The burning of the 3rd precinct was •not• an inside job. That was an extreme expression of very legitimate grievance by people who’d long been the target of police violence.

I don’t think those same people were saying “fuck Nuevo Rodeo, fuck Gandhi Mahal.” Same uprising, but not the same people with the same motivations. In particular…

@ian @nini @echanda
…if you look at who was targeted, there were surely white supremacists targeting minority-owned/associated buildings under cover of chaos, and sure, some of them could have been plainclothes police. And I know there were drunk idiots who don’t give a damn about the people, and just thought setting things on fire would be funny.

None of that undermines Ian’s point re burning of the 3rd precinct being a sincere expression of grievance by the aggrieved.

@inthehands Yeah that was the eye-opening piece from that story. What transpired between those two while working security there? And did that color Chauvin's actions later?

@inthehands Literally just said "jesus fuckity FUCK!" out loud upon reading that.

@inthehands

I had to laugh at the line "ripe for corruption" because what about this isn't filthy with corruption?

@inthehands Could the RICO act be taken against the police? That would be insane.

@das_menschy
My armchair legal ignoramus understanding of RICO law is that it’s surprisingly narrow and complex, and if you think it’s RICO, it’s almost never actually RICO.

But…the bigger picture here is if what they weren’t doing was legal (or de facto legal because un-prosecutable), then the law is seriously screwed up and needs to change.

@das_menschy @inthehands

That'd be the day.

And it'll never happen.

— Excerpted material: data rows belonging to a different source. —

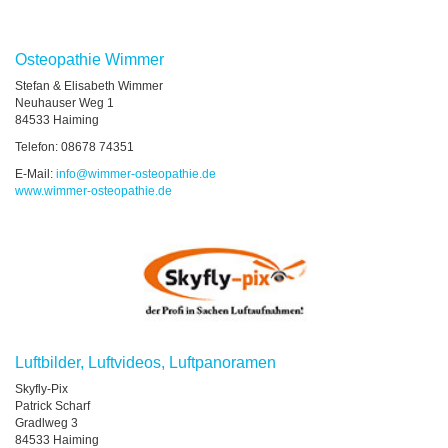
Osteopathie Wimmer
Stefan & Elisabeth Wimmer
Neuhauser Weg 1
84533 Haiming
Telefon: 08678 74351
E-Mail:
info
@
wimmer-osteopathie.de
www.wimmer-osteopathie.de
Luftbilder, Luftvideos, Luftpanoramen
Skyfly-Pix
Patrick Scharf
Gradlweg 3
84533 Haiming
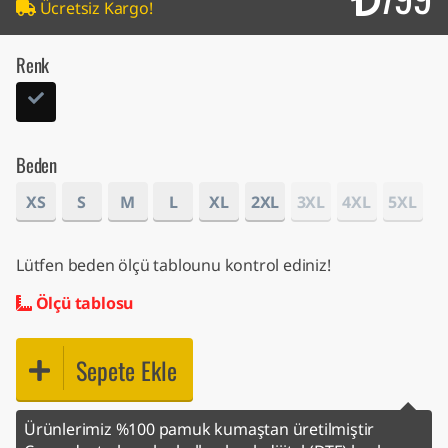
Ücretsiz Kargo!
Renk
Beden
XS
S
M
L
XL
2XL
3XL
4XL
5XL
Lütfen beden ölçü tablounu kontrol ediniz!
Ölçü tablosu
Sepete Ekle
Ürünlerimiz %100 pamuk kumaştan üretilmiştir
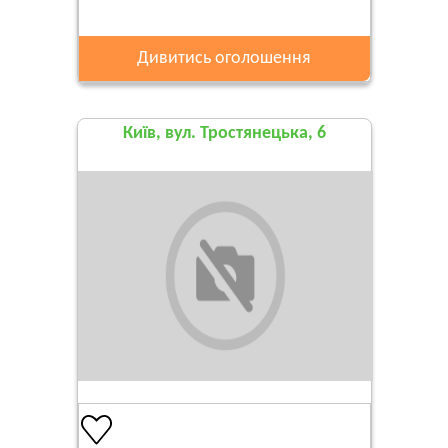
Дивитись оголошення
Київ, вул. Тростянецька, 6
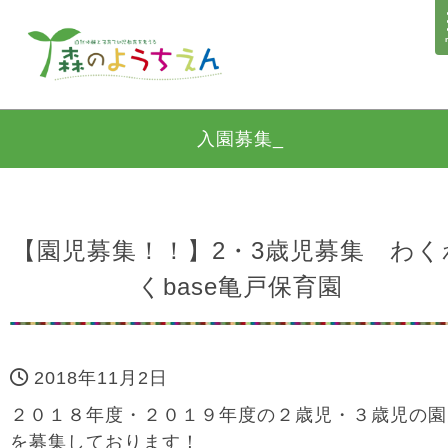
入園募集_
【園児募集！！】2・3歳児募集 わく
くbase亀戸保育園
2018年11月2日
２０１８年度・２０１９年度の２歳児・３歳児の園
を募集しております！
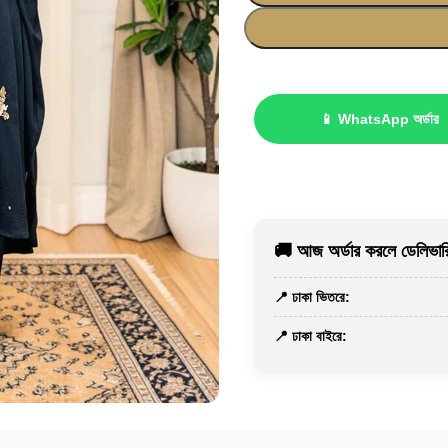
📱 WhatsApp অর্ডার
🚚 আজ অর্ডার করলে ডেলিভারি
📍 ঢাকা ভিতরে:
📍 ঢাকা বাইরে:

Honestly any real justice case on these issues would end up unraveling DC, Wall Street, the courts themselves-- the whole power structure is rotten.

@inthehands What do you expect, it's Minneapolis

@inthehands

It has often seemed to me that the only difference between the cops and criminals is that the state pays the cops.

@ThusSpakeMe
True. To be fair, it pays a lot of the other criminals too.

@inthehands cities should have heavily armed volunteer counter policing militias

@inthehands @lisamelton
The city should be required to repay the businesses -cash- for all they paid to these off-duty cops. No documentation needed by the businesses, just “I paid this much” and here is your truckload of cash.

Maddening.

@bubbajet @lisamelton
Take that money out of the officers’ pockets and I’m in.

@inthehands
That would be my first choice, but it’s probably already spent.

@bubbajet
Hey, we’re clearly fantasizing here, so let’s go all in.

(But in seriousness: I don’t want police to be even more of a vortex that siphons off money from city services that are actually positive things.)

@inthehands

My grandfather worked for a small engineering shop in Montreal. The cops came by and asked for a donation to their charitable organization, he declined.

Any car that parked in front of their office started getting a parking ticket.

They paid up and it stopped.

Those are gendarmes, not cops, but same.